Saved entries
>> START

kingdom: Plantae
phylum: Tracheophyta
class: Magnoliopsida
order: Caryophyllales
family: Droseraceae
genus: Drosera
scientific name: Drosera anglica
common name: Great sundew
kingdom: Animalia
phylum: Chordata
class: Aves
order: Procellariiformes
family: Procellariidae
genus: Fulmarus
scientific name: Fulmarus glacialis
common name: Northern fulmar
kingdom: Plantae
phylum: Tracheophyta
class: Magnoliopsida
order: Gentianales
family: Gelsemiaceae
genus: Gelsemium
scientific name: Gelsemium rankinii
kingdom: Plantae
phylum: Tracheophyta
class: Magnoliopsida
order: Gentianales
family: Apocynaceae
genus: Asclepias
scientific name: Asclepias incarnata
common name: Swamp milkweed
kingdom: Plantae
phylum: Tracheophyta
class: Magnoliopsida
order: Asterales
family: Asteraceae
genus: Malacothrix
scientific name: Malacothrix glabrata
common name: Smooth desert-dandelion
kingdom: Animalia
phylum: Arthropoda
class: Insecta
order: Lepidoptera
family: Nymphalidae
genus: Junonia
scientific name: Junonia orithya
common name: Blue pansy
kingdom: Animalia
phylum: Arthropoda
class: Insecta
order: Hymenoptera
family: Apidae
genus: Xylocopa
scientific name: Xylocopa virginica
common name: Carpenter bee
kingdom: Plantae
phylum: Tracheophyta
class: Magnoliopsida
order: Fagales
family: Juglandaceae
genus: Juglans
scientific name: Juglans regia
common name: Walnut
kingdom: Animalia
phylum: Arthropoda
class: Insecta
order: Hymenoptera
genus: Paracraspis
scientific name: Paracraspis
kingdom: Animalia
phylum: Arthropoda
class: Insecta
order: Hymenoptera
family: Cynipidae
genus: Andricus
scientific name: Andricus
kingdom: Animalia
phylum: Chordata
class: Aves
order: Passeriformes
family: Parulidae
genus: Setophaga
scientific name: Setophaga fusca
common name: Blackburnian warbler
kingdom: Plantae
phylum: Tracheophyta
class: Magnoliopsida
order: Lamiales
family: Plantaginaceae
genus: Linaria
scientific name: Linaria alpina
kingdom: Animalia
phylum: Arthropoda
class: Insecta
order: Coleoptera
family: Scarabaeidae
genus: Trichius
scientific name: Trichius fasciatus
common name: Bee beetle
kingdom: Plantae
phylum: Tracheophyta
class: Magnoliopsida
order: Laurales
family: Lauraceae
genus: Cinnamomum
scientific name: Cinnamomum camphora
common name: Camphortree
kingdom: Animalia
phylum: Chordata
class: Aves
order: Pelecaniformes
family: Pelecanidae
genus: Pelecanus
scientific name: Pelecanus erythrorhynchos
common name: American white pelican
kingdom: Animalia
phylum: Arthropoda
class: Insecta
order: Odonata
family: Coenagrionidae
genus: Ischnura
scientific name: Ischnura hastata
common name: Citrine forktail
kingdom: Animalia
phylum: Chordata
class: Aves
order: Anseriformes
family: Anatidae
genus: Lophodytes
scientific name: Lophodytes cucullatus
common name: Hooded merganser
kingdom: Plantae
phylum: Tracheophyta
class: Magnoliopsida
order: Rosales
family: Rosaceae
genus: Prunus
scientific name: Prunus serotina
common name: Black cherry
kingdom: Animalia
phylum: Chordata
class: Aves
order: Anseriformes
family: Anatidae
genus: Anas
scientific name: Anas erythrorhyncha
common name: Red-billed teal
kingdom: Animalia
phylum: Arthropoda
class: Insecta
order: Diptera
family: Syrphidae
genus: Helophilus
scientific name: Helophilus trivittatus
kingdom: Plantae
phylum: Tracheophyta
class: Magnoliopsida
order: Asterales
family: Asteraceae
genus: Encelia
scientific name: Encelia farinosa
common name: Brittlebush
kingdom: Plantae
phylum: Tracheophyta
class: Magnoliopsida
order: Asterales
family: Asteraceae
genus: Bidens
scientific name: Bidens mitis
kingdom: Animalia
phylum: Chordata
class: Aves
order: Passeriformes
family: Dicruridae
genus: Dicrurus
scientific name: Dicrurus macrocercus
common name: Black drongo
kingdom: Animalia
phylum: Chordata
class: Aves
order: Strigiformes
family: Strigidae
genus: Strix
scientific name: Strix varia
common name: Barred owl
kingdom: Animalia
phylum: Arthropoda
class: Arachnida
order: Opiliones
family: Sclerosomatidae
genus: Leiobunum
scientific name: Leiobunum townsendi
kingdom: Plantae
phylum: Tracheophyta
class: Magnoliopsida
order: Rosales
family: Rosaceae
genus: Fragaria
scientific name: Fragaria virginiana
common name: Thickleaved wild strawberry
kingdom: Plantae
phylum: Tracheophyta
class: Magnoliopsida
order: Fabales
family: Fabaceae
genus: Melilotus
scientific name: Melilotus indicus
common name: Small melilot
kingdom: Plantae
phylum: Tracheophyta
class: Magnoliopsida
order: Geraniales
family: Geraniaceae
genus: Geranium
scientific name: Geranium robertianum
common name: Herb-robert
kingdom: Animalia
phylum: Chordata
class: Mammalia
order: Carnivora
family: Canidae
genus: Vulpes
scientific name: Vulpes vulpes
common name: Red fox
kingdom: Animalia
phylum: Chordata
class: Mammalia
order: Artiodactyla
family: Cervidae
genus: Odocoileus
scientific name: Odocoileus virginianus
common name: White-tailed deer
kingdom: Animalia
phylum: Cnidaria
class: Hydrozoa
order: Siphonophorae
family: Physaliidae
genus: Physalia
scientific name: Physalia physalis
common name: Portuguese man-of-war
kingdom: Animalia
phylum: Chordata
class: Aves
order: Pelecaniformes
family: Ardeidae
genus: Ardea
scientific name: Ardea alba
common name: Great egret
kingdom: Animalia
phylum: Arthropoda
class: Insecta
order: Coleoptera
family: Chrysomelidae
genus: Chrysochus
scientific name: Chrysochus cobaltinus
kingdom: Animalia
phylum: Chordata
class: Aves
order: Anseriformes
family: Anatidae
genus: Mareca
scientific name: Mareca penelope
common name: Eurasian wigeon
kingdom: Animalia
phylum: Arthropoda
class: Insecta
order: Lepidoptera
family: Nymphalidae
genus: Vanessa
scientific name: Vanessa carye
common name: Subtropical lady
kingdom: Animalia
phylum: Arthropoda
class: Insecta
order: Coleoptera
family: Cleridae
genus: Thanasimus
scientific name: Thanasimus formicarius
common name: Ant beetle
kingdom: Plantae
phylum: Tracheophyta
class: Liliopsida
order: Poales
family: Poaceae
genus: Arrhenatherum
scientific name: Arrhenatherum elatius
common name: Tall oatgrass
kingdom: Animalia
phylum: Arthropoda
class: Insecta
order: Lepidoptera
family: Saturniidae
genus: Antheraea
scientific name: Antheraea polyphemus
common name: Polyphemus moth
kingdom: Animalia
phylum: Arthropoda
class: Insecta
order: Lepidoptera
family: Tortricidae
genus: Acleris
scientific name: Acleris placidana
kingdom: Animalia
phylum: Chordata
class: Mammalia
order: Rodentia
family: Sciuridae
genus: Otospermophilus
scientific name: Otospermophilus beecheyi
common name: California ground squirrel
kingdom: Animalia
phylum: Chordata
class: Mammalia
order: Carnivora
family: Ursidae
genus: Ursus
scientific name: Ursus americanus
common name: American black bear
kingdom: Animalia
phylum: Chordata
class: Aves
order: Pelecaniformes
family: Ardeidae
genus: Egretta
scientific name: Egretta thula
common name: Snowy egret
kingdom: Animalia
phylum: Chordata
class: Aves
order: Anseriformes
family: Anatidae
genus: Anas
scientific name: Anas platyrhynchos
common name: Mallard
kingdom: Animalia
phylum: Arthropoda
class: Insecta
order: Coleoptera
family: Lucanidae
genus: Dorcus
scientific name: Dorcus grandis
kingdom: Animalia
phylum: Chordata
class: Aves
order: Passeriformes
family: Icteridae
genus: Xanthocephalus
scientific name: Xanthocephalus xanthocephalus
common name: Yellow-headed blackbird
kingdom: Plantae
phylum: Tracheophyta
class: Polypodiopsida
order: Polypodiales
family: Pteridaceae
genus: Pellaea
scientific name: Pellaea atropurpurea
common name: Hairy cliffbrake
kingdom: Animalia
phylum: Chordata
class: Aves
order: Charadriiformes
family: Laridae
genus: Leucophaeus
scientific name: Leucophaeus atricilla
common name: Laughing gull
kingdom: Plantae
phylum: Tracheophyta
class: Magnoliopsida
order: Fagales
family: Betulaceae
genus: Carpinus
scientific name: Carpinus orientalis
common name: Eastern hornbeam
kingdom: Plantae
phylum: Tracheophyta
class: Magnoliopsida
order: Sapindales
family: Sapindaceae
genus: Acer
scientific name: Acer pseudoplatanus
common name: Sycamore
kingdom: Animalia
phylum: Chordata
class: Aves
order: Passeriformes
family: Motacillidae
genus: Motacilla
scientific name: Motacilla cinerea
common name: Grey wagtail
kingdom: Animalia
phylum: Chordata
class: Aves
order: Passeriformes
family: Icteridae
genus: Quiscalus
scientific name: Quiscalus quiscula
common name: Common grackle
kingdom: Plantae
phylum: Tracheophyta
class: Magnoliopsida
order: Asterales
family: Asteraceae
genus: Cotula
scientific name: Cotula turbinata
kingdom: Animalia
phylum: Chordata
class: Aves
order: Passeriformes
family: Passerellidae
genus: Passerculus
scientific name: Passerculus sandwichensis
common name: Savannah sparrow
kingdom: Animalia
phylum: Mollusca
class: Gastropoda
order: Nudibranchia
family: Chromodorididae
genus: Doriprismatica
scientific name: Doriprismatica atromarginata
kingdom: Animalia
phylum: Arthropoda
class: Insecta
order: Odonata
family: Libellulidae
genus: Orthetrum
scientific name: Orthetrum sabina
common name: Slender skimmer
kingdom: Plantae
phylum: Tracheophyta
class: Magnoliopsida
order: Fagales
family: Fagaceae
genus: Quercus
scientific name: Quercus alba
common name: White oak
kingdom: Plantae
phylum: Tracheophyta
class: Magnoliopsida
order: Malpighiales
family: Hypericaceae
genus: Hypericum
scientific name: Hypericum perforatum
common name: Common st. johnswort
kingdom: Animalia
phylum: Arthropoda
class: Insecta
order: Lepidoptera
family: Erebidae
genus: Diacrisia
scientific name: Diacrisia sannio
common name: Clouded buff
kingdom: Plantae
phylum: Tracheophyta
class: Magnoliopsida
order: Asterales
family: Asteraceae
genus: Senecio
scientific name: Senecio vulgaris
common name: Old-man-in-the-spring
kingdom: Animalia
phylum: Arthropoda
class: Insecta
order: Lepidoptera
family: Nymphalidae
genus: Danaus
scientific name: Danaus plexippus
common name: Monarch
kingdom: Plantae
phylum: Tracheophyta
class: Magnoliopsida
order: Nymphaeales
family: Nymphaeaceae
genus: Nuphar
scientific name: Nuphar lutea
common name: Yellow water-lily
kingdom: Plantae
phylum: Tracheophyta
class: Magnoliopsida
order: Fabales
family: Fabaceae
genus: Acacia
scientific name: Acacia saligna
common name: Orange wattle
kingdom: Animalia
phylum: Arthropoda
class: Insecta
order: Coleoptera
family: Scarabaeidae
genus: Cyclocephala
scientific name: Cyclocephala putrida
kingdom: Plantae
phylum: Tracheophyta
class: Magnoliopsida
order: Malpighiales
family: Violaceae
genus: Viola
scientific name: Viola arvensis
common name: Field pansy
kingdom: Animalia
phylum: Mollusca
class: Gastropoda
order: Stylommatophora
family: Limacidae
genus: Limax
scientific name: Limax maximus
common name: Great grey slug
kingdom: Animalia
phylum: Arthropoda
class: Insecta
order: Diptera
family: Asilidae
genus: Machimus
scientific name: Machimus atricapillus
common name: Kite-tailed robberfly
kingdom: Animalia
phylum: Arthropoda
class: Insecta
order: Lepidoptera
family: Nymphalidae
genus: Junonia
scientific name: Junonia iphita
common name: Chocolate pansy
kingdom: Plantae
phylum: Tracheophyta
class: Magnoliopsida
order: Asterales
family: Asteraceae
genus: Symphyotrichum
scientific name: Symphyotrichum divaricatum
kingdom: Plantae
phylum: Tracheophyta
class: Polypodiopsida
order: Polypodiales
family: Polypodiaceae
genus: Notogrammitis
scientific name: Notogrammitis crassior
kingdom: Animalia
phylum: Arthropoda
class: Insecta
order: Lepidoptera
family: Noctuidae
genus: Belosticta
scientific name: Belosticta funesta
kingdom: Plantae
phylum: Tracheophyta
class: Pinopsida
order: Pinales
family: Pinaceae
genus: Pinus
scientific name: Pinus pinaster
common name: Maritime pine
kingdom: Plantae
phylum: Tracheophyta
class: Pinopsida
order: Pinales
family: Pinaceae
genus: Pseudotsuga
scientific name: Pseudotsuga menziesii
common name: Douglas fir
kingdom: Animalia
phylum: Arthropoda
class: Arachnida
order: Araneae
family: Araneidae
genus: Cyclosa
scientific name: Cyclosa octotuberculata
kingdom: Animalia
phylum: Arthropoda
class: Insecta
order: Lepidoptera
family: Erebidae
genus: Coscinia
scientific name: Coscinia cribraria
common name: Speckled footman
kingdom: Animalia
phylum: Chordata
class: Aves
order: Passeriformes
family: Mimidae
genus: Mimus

>> END

◆ SET EXERCISE: Format the lines of the listing as a JSON list of strings, starting at its first line and running up to and including the line with "order: Procellariiformes". Use one string per line and leave out any blank lines.

◆ SOLVED PROBLEM:
[
  "kingdom: Plantae",
  "phylum: Tracheophyta",
  "class: Magnoliopsida",
  "order: Caryophyllales",
  "family: Droseraceae",
  "genus: Drosera",
  "scientific name: Drosera anglica",
  "common name: Great sundew",
  "kingdom: Animalia",
  "phylum: Chordata",
  "class: Aves",
  "order: Procellariiformes"
]